There were two parts to our mission: One was to work in the hospital, the other was the mobile clinics. The dentist and hygienist did their work - on patients who in 100% of cases had never seen a dental professional - in the hospital, and so did an "administrative" team - a doctor (Phil) and a nurse (Tara) who had organizational experience and interest. They spent a few days in the hospital looking at it from a systems standpoint, getting ideas for how future teams could provide continuing education for the nursing or physician staff.
The other thing that happened in the hospital setting was for me to work with the gynecologist (Dr. Tekle - 8 months out of his residency) in showing him an operation that will be helpful in his treatment of patients with prolapse. We spent some time together Saturday morning watching a video I had brought and talking about the procedure, then on Monday we did the surgery together. I modified a technique we use here in the US so that it could be done there without all the special equipment we have. He is a good surgeon and will be able to incorporate this surgery into his practice there, helping many women throughout his career.
The other part of our mission was the mobile clinics. These occured in four villages each about an hour from Yetebon. Each was predominantly Muslim, and each was very receptive to our care. We brought medicines and supplies from the US to care for common simple problems. In each village we were given the local health clinic as our base of operation. We set up a triage area, a pharmacy, and an exam room for each doctor. We had translators with the triage nurses, the pharmacy area, and each of the doctors. The translators were nurses from Addis and were excellent. They spoke English very well, they were trained in medical lingo, and they were familiar with tropical diseases, which was very helpful clinically.

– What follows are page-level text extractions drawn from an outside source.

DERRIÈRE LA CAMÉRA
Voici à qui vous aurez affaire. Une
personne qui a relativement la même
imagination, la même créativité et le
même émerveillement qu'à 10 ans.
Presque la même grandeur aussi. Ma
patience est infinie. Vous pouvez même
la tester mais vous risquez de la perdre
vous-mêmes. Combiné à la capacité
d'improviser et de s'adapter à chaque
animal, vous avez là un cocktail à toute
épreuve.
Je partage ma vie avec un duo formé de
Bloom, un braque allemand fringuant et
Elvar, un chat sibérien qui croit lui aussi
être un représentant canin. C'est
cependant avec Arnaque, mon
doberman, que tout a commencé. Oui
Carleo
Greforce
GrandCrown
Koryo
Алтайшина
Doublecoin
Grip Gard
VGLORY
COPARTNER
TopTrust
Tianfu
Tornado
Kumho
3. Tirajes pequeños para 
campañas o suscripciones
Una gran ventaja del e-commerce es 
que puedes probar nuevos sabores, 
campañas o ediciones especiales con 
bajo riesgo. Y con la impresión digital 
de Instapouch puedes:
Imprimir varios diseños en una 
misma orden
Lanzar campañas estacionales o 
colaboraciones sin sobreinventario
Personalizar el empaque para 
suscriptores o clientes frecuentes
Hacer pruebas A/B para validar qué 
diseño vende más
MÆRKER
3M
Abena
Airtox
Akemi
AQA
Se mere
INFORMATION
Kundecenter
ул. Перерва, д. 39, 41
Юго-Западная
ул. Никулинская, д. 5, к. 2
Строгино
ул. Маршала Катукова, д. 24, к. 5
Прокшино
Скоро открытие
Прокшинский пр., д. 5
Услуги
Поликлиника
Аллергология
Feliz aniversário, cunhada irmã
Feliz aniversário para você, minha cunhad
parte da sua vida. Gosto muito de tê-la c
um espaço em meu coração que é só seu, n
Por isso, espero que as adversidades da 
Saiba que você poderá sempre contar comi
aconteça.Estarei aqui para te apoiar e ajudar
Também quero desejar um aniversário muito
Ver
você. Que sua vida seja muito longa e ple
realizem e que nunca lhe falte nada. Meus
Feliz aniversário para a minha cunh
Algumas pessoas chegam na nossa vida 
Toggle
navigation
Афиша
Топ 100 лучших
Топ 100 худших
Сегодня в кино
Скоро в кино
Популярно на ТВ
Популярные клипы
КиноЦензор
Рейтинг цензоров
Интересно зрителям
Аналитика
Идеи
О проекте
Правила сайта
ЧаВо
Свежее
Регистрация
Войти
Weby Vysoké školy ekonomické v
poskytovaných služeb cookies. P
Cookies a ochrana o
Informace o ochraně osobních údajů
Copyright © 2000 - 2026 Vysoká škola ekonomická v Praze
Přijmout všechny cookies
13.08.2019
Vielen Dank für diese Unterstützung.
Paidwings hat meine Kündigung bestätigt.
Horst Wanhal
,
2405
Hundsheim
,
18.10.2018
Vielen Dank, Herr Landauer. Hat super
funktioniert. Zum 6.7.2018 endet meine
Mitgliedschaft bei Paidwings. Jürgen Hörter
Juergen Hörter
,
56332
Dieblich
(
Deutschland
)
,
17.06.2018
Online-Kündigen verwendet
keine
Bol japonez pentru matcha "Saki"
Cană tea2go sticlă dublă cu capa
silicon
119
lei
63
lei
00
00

We could only see about 30 patients per doctor per day, a number that was dwarfed by the number of people seeking care - so we established group clinics for common complaints like headache, dyspepsia, or dysuria. This allowed us to care for dozens or hundreds with those problems. Group sessions of general health education were also part of each day - discussions about dehydration, nutrition, hygiene, respiratory diseases, parasites, etc. were given to the hundreds of people that were present each day.
One difficult job each day was deciding which patients would get the 30 or so tickets to see each doctor. We would walk through the crowds with a translator talking to people and looking for individuals who looked the sickest. We looked for malnourished babies, the weak, or the ones who looked so sick they might not be able to speak up for themselves.